▸ **The problem**: Type out every one of the lines below word for word, leaving the pictures out.

▸ **Exercise input**:
+++

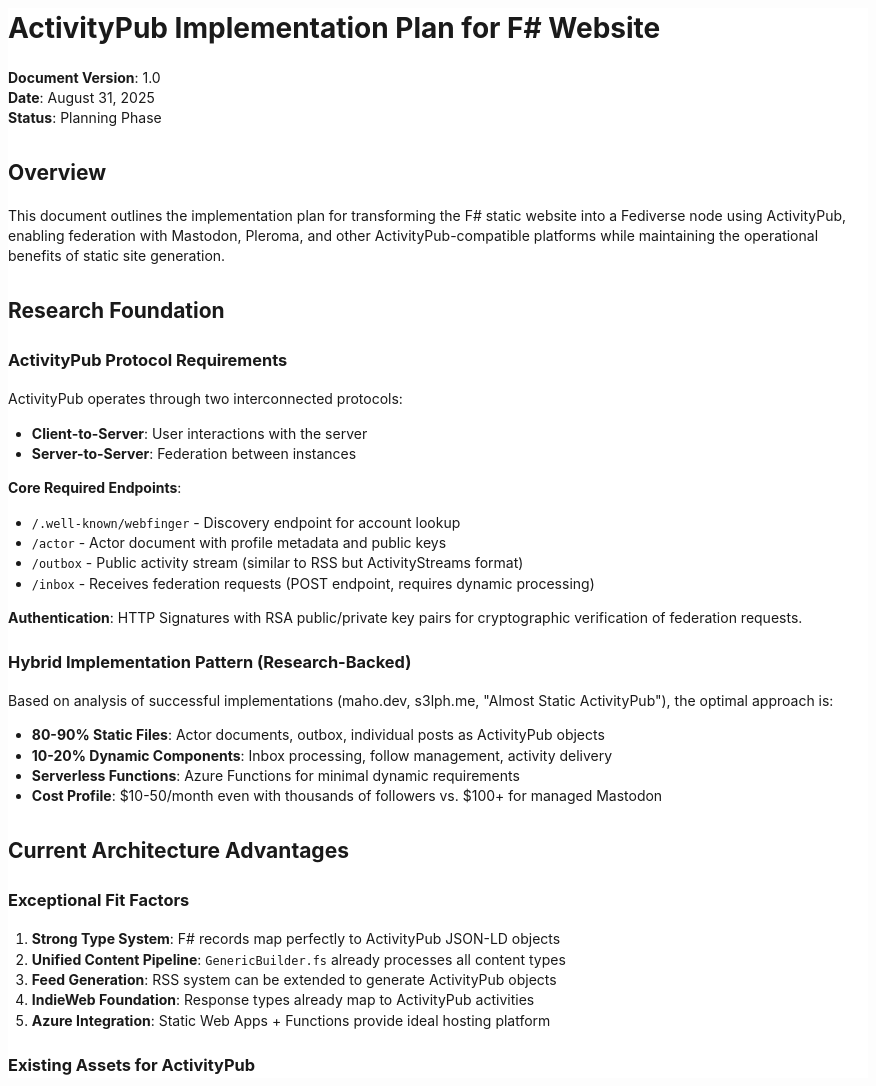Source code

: # ActivityPub Implementation Plan for F# Website

**Document Version**: 1.0  
**Date**: August 31, 2025  
**Status**: Planning Phase  

## Overview

This document outlines the implementation plan for transforming the F# static website into a Fediverse node using ActivityPub, enabling federation with Mastodon, Pleroma, and other ActivityPub-compatible platforms while maintaining the operational benefits of static site generation.

## Research Foundation

### ActivityPub Protocol Requirements

ActivityPub operates through two interconnected protocols:
- **Client-to-Server**: User interactions with the server
- **Server-to-Server**: Federation between instances

**Core Required Endpoints**:
- `/.well-known/webfinger` - Discovery endpoint for account lookup
- `/actor` - Actor document with profile metadata and public keys
- `/outbox` - Public activity stream (similar to RSS but ActivityStreams format)
- `/inbox` - Receives federation requests (POST endpoint, requires dynamic processing)

**Authentication**: HTTP Signatures with RSA public/private key pairs for cryptographic verification of federation requests.

### Hybrid Implementation Pattern (Research-Backed)

Based on analysis of successful implementations (maho.dev, s3lph.me, "Almost Static ActivityPub"), the optimal approach is:

- **80-90% Static Files**: Actor documents, outbox, individual posts as ActivityPub objects
- **10-20% Dynamic Components**: Inbox processing, follow management, activity delivery
- **Serverless Functions**: Azure Functions for minimal dynamic requirements
- **Cost Profile**: $10-50/month even with thousands of followers vs. $100+ for managed Mastodon

## Current Architecture Advantages

### Exceptional Fit Factors

1. **Strong Type System**: F# records map perfectly to ActivityPub JSON-LD objects
2. **Unified Content Pipeline**: `GenericBuilder.fs` already processes all content types
3. **Feed Generation**: RSS system can be extended to generate ActivityPub objects
4. **IndieWeb Foundation**: Response types already map to ActivityPub activities
5. **Azure Integration**: Static Web Apps + Functions provide ideal hosting platform

### Existing Assets for ActivityPub
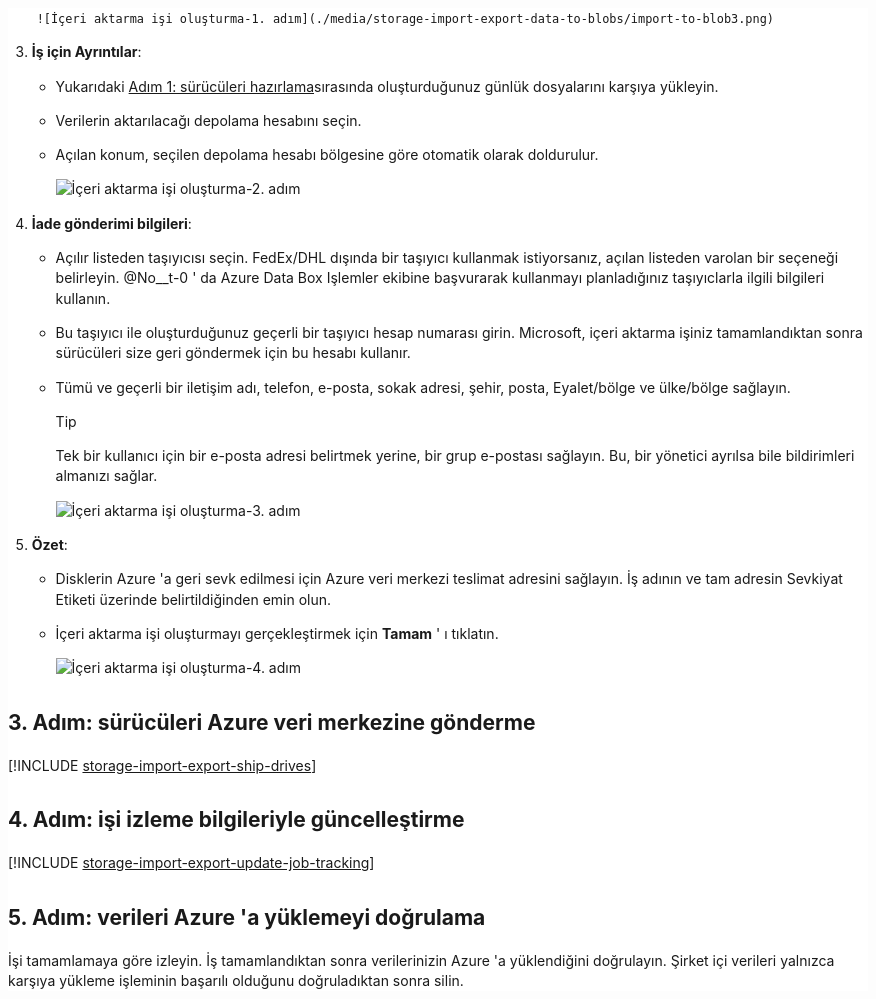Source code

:         ![İçeri aktarma işi oluşturma-1. adım](./media/storage-import-export-data-to-blobs/import-to-blob3.png)

3. **İş için Ayrıntılar**:
    
    - Yukarıdaki [Adım 1: sürücüleri hazırlama](#step-1-prepare-the-drives)sırasında oluşturduğunuz günlük dosyalarını karşıya yükleyin. 
    - Verilerin aktarılacağı depolama hesabını seçin. 
    - Açılan konum, seçilen depolama hesabı bölgesine göre otomatik olarak doldurulur.
   
       ![İçeri aktarma işi oluşturma-2. adım](./media/storage-import-export-data-to-blobs/import-to-blob4.png)

4. **İade gönderimi bilgileri**:

    - Açılır listeden taşıyıcısı seçin. FedEx/DHL dışında bir taşıyıcı kullanmak istiyorsanız, açılan listeden varolan bir seçeneği belirleyin. @No__t-0 ' da Azure Data Box Işlemler ekibine başvurarak kullanmayı planladığınız taşıyıclarla ilgili bilgileri kullanın.
    - Bu taşıyıcı ile oluşturduğunuz geçerli bir taşıyıcı hesap numarası girin. Microsoft, içeri aktarma işiniz tamamlandıktan sonra sürücüleri size geri göndermek için bu hesabı kullanır. 
    - Tümü ve geçerli bir iletişim adı, telefon, e-posta, sokak adresi, şehir, posta, Eyalet/bölge ve ülke/bölge sağlayın.

        > [!TIP] 
        > Tek bir kullanıcı için bir e-posta adresi belirtmek yerine, bir grup e-postası sağlayın. Bu, bir yönetici ayrılsa bile bildirimleri almanızı sağlar.

       ![İçeri aktarma işi oluşturma-3. adım](./media/storage-import-export-data-to-blobs/import-to-blob5.png)

   
5. **Özet**:

    - Disklerin Azure 'a geri sevk edilmesi için Azure veri merkezi teslimat adresini sağlayın. İş adının ve tam adresin Sevkiyat Etiketi üzerinde belirtildiğinden emin olun.
    - İçeri aktarma işi oluşturmayı gerçekleştirmek için **Tamam** ' ı tıklatın.

        ![İçeri aktarma işi oluşturma-4. adım](./media/storage-import-export-data-to-blobs/import-to-blob6.png)

## <a name="step-3-ship-the-drives-to-the-azure-datacenter"></a>3\. Adım: sürücüleri Azure veri merkezine gönderme 

[!INCLUDE [storage-import-export-ship-drives](../../../includes/storage-import-export-ship-drives.md)]

## <a name="step-4-update-the-job-with-tracking-information"></a>4\. Adım: işi izleme bilgileriyle güncelleştirme

[!INCLUDE [storage-import-export-update-job-tracking](../../../includes/storage-import-export-update-job-tracking.md)]

## <a name="step-5-verify-data-upload-to-azure"></a>5\. Adım: verileri Azure 'a yüklemeyi doğrulama

İşi tamamlamaya göre izleyin. İş tamamlandıktan sonra verilerinizin Azure 'a yüklendiğini doğrulayın. Şirket içi verileri yalnızca karşıya yükleme işleminin başarılı olduğunu doğruladıktan sonra silin.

+++

▸ **Result for this task**:
Source code

: # ActivityPub Implementation Plan for F# Website

**Document Version**: 1.0  
**Date**: August 31, 2025  
**Status**: Planning Phase  

## Overview

This document outlines the implementation plan for transforming the F# static website into a Fediverse node using ActivityPub, enabling federation with Mastodon, Pleroma, and other ActivityPub-compatible platforms while maintaining the operational benefits of static site generation.

## Research Foundation

### ActivityPub Protocol Requirements

ActivityPub operates through two interconnected protocols:
- **Client-to-Server**: User interactions with the server
- **Server-to-Server**: Federation between instances

**Core Required Endpoints**:
- `/.well-known/webfinger` - Discovery endpoint for account lookup
- `/actor` - Actor document with profile metadata and public keys
- `/outbox` - Public activity stream (similar to RSS but ActivityStreams format)
- `/inbox` - Receives federation requests (POST endpoint, requires dynamic processing)

**Authentication**: HTTP Signatures with RSA public/private key pairs for cryptographic verification of federation requests.

### Hybrid Implementation Pattern (Research-Backed)

Based on analysis of successful implementations (maho.dev, s3lph.me, "Almost Static ActivityPub"), the optimal approach is:

- **80-90% Static Files**: Actor documents, outbox, individual posts as ActivityPub objects
- **10-20% Dynamic Components**: Inbox processing, follow management, activity delivery
- **Serverless Functions**: Azure Functions for minimal dynamic requirements
- **Cost Profile**: $10-50/month even with thousands of followers vs. $100+ for managed Mastodon

## Current Architecture Advantages

### Exceptional Fit Factors

1. **Strong Type System**: F# records map perfectly to ActivityPub JSON-LD objects
2. **Unified Content Pipeline**: `GenericBuilder.fs` already processes all content types
3. **Feed Generation**: RSS system can be extended to generate ActivityPub objects
4. **IndieWeb Foundation**: Response types already map to ActivityPub activities
5. **Azure Integration**: Static Web Apps + Functions provide ideal hosting platform

### Existing Assets for ActivityPub
Source code

:         ![İçeri aktarma işi oluşturma-1. adım](./media/storage-import-export-data-to-blobs/import-to-blob3.png)

3. **İş için Ayrıntılar**:
    
    - Yukarıdaki [Adım 1: sürücüleri hazırlama](#step-1-prepare-the-drives)sırasında oluşturduğunuz günlük dosyalarını karşıya yükleyin. 
    - Verilerin aktarılacağı depolama hesabını seçin. 
    - Açılan konum, seçilen depolama hesabı bölgesine göre otomatik olarak doldurulur.
   
       ![İçeri aktarma işi oluşturma-2. adım](./media/storage-import-export-data-to-blobs/import-to-blob4.png)

4. **İade gönderimi bilgileri**:

    - Açılır listeden taşıyıcısı seçin. FedEx/DHL dışında bir taşıyıcı kullanmak istiyorsanız, açılan listeden varolan bir seçeneği belirleyin. @No__t-0 ' da Azure Data Box Işlemler ekibine başvurarak kullanmayı planladığınız taşıyıclarla ilgili bilgileri kullanın.
    - Bu taşıyıcı ile oluşturduğunuz geçerli bir taşıyıcı hesap numarası girin. Microsoft, içeri aktarma işiniz tamamlandıktan sonra sürücüleri size geri göndermek için bu hesabı kullanır. 
    - Tümü ve geçerli bir iletişim adı, telefon, e-posta, sokak adresi, şehir, posta, Eyalet/bölge ve ülke/bölge sağlayın.

        > [!TIP] 
        > Tek bir kullanıcı için bir e-posta adresi belirtmek yerine, bir grup e-postası sağlayın. Bu, bir yönetici ayrılsa bile bildirimleri almanızı sağlar.

       ![İçeri aktarma işi oluşturma-3. adım](./media/storage-import-export-data-to-blobs/import-to-blob5.png)

   
5. **Özet**:

    - Disklerin Azure 'a geri sevk edilmesi için Azure veri merkezi teslimat adresini sağlayın. İş adının ve tam adresin Sevkiyat Etiketi üzerinde belirtildiğinden emin olun.
    - İçeri aktarma işi oluşturmayı gerçekleştirmek için **Tamam** ' ı tıklatın.

        ![İçeri aktarma işi oluşturma-4. adım](./media/storage-import-export-data-to-blobs/import-to-blob6.png)

## <a name="step-3-ship-the-drives-to-the-azure-datacenter"></a>3\. Adım: sürücüleri Azure veri merkezine gönderme 

[!INCLUDE [storage-import-export-ship-drives](../../../includes/storage-import-export-ship-drives.md)]

## <a name="step-4-update-the-job-with-tracking-information"></a>4\. Adım: işi izleme bilgileriyle güncelleştirme

[!INCLUDE [storage-import-export-update-job-tracking](../../../includes/storage-import-export-update-job-tracking.md)]

## <a name="step-5-verify-data-upload-to-azure"></a>5\. Adım: verileri Azure 'a yüklemeyi doğrulama

İşi tamamlamaya göre izleyin. İş tamamlandıktan sonra verilerinizin Azure 'a yüklendiğini doğrulayın. Şirket içi verileri yalnızca karşıya yükleme işleminin başarılı olduğunu doğruladıktan sonra silin.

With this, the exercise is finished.